Se sabe que, en un primer momento, todos los fetos (en animales y humanos) son hembra. Hasta las ocho semanas todo cerebro fetal es femenino. Si tras ese tiempo se produce una afluencia de testosterona, dicha hormona convertirá ese cerebro en masculino, eliminando células de ciertos centros (por ejemplo, comunicativos) y aumentando su número en otros (agresivos, sexuales). Acaban de salir a relucir dos elementos constitutivos de la masculinidad.

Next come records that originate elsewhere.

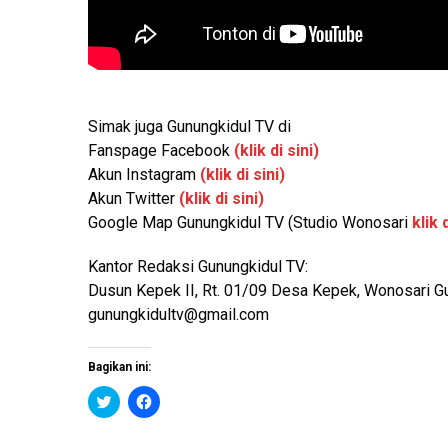
Simak juga Gunungkidul TV di
Fanspage Facebook
(klik di sini)
Akun Instagram
(klik di sini)
Akun Twitter
(klik di sini)
Google Map Gunungkidul TV (Studio Wonosari
klik d
Kantor Redaksi Gunungkidul TV:
Dusun Kepek II, Rt. 01/09 Desa Kepek, Wonosari G
gunungkidultv@gmail.com
Bagikan ini:
K
K
l
l
i
i
k
k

Los bebés varones se muestran principalmente atraídos por el movimiento. Sus circuitos visuales no se interesan por las caras, como los de las niñas, sino por formas geométricas y movimientos. Durante el desarrollo fetal, junto con la llegada de testosterona se incorpora la Sustancia Inhibidora Mülneriana (SIM), que contribuye a construir los órganos reproductivos y los circuitos cerebrales masculinos, anulando los de las conductas “típicamente femeninas”. Desde el nacimiento hasta el primer año de edad, se produce lo que los científicos denominan “pubertad infantil”, un periodo caracterizado por altos niveles de testosterona, equiparables con los de un adulto. Luego este nivel decae, pero el de SIM permanece alto. De ahí las clásicas particularidades de los niños pequeños: llevados por su afán exploratorio, no perciben las señales o advertencias de peligro. Necesitan moverse, y es probable que esta inquietud favorezca el aprendizaje. Por ejemplo, les confiere mayor capacidad de manipulación espacial. Su fijación por la acción y el movimiento se manifiesta en juegos y en la elección de juguetes, incluso en la forma de dibujar. Se aprecia una necesidad de expansión del propio cuerpo, de implicar los músculos. Los niños corren, se pelean y se pegan, intentan ganar y dominar. Importancia de la jerarquía. Son competitivos, mientras que las niñas se muestran cooperativas. Rechazo radical a las niñas y a su mundo, a cualquier conducta que pueda ser tachada de femenina. En torno a los once años, la llamada “pausa juvenil” de los niños toca a su fin. La testosterona comienza a aumentar y todos los rasgos aparecidos en la infancia (acción, riesgo, fuerza, etc.) se descontrolan. “Mientras la testosterona impulsa su realidad, se siente fuerte, valiente e invencible”; ciego y sordo a las advertencias de peligro.